Como muchas cosas en medicina, se encuentran nuevas propiedades en las medicinas por serendipia (al azar o simplemente por suerte). Es así como nacieron los tratamientos clásicos para prevenir las migrañas con medicinas que se prescriben para otras enfermedades, por ejemplo: anticonvulsivantes para la epilepsia como el Topiramato, medicinas para las arritmias cardiacas como los betabloqueadores o medicinas para bajar la presión arterial como el candesartan muy usado en Europa. Hoy a este conjunto de medicinas se les conoce como tratamiento clásico preventivo para la migraña, el cual se viene usando en los últimos 40 años al menos. Las nuevas medicinas para el dolor y prevención de la migraña son conocidas como Tratamiento Específico para la Migraña: anticuerpos monoclonales y gepants.

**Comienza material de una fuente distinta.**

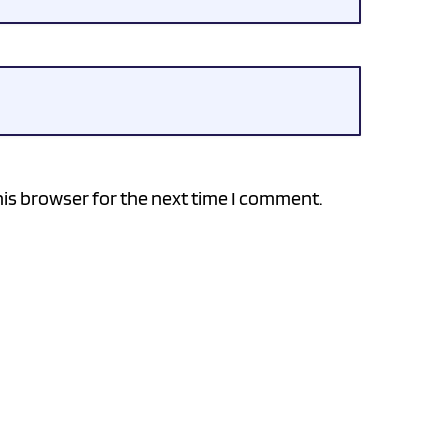
is browser for the next time I comment.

Regresemos a la pregunta original sobre las medicinas para el alzhéimer y la migraña. La Memantina, usada por años para demorar la progresión de la enfermedad de Alzheimer, pertenece a una clase de fármacos llamados antagonistas del receptor N-metil-D-aspartato (NMDA). La acción es bloquear un neurotransmisor clave llamado glutamato. El glutamato desempeña diversas funciones en el cerebro, como la transmisión de mensajes entre las células nerviosas implicadas en el aprendizaje y la memoria, la regulación de los ciclos de sueño-vigilia y la transmisión de señales de dolor. Sin embargo, un exceso de glutamato sobreexcita los receptores NMDA específicos de las células nerviosas, dañándolas y contribuyendo al desarrollo de la enfermedad de Alzheimer y otras afecciones neurológicas. La Memantina entonces, contrarresta la actividad excesiva del glutamato en los receptores NMDA sin bloquear las demás funciones importantes de este neurotransmisor. Como hemos venido diciendo, la migraña es una enfermedad del cerebro y no solo un dolor de cabeza, y es ahí donde entra a tallar la memantina.

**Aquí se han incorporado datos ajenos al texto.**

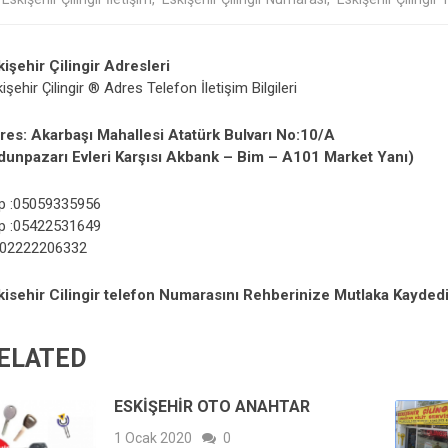
kişehir Çilingir Adresleri
işehir Çilingir ® Adres Telefon İletişim Bilgileri
res: Akarbaşı Mahallesi Atatürk Bulvarı No:10/A
dunpazarı Evleri Karşısı Akbank – Bim – A101 Market Yanı)
p :05059335956
p :05422531649
 :02222206332
kisehir Cilingir telefon Numarasını Rehberinize Mutlaka Kaydedi
ELATED
ESKIŞEHIR OTO ANAHTAR
1 Ocak 2020
0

Entonces, la memantina bloquea parte de la vía del glutamato (receptores NMDA), y como el glutamato es un neurotransmisor implicado en la hiperexcitabilidad cerebral durante la migraña, ahí está la clave para su accionar. Recuerden que el cerebro del paciente con migraña es un cerebro hiperexcitable diferente al resto de la población.

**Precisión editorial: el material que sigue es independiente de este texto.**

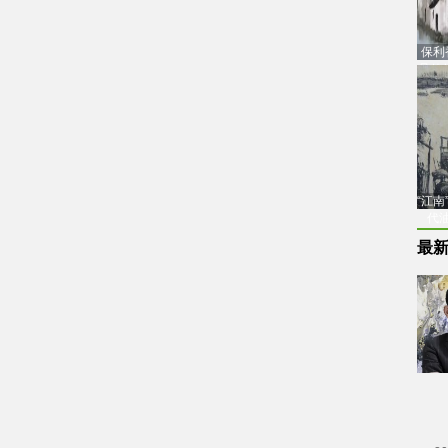
保利
品估
“江
代
最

Por ello, la memantina al contrarrestar la actividad excesiva del glutamato en varias etapas del proceso migrañoso y, al tener una relación compleja con el péptido relacionado con el gen de la calcitonina (CGRP), es así como inhibe el exceso de glutamato reduciendo la expresión de CGRP, con lo cual cerramos el círculo para controlar la migraña.
Entonces, a la pregunta si una medicina para el alzhéimer me puede ayudar para mis migrañas, la respuesta es sí. No se sorprenda si se la prescriben. No tiene que ver nada con su memoria.